● **Aim of the task**: Extract each of the rows below and reproduce every one word for word, with nothing changed.

● **Recorded data**:
________________________________________

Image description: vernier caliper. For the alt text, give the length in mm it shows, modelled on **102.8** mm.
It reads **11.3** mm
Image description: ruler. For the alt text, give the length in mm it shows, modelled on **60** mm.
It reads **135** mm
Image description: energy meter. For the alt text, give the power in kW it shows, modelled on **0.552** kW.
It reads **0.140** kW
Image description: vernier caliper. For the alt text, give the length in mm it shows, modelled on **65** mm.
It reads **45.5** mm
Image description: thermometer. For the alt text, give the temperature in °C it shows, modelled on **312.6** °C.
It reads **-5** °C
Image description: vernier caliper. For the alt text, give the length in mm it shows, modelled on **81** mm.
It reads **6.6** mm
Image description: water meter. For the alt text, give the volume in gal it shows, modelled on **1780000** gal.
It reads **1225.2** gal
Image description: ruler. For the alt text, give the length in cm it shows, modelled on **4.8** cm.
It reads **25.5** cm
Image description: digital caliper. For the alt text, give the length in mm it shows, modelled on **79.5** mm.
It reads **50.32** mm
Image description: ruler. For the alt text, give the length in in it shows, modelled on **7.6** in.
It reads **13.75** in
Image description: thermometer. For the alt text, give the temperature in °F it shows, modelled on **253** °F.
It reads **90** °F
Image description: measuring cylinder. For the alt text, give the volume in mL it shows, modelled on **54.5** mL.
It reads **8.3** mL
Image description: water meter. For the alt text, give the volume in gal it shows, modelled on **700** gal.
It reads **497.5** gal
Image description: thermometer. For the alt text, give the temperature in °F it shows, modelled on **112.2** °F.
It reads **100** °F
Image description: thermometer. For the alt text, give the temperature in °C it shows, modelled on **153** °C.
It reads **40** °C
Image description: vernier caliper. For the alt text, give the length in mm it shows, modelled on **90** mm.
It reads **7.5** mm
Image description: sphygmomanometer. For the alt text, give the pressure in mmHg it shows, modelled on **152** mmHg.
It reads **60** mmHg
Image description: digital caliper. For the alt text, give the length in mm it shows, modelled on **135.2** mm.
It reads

________________________________________

● **Solution**:
Image description: vernier caliper. For the alt text, give the length in mm it shows, modelled on **102.8** mm.
It reads **11.3** mm
Image description: ruler. For the alt text, give the length in mm it shows, modelled on **60** mm.
It reads **135** mm
Image description: energy meter. For the alt text, give the power in kW it shows, modelled on **0.552** kW.
It reads **0.140** kW
Image description: vernier caliper. For the alt text, give the length in mm it shows, modelled on **65** mm.
It reads **45.5** mm
Image description: thermometer. For the alt text, give the temperature in °C it shows, modelled on **312.6** °C.
It reads **-5** °C
Image description: vernier caliper. For the alt text, give the length in mm it shows, modelled on **81** mm.
It reads **6.6** mm
Image description: water meter. For the alt text, give the volume in gal it shows, modelled on **1780000** gal.
It reads **1225.2** gal
Image description: ruler. For the alt text, give the length in cm it shows, modelled on **4.8** cm.
It reads **25.5** cm
Image description: digital caliper. For the alt text, give the length in mm it shows, modelled on **79.5** mm.
It reads **50.32** mm
Image description: ruler. For the alt text, give the length in in it shows, modelled on **7.6** in.
It reads **13.75** in
Image description: thermometer. For the alt text, give the temperature in °F it shows, modelled on **253** °F.
It reads **90** °F
Image description: measuring cylinder. For the alt text, give the volume in mL it shows, modelled on **54.5** mL.
It reads **8.3** mL
Image description: water meter. For the alt text, give the volume in gal it shows, modelled on **700** gal.
It reads **497.5** gal
Image description: thermometer. For the alt text, give the temperature in °F it shows, modelled on **112.2** °F.
It reads **100** °F
Image description: thermometer. For the alt text, give the temperature in °C it shows, modelled on **153** °C.
It reads **40** °C
Image description: vernier caliper. For the alt text, give the length in mm it shows, modelled on **90** mm.
It reads **7.5** mm
Image description: sphygmomanometer. For the alt text, give the pressure in mmHg it shows, modelled on **152** mmHg.
It reads **60** mmHg
Image description: digital caliper. For the alt text, give the length in mm it shows, modelled on **135.2** mm.
It reads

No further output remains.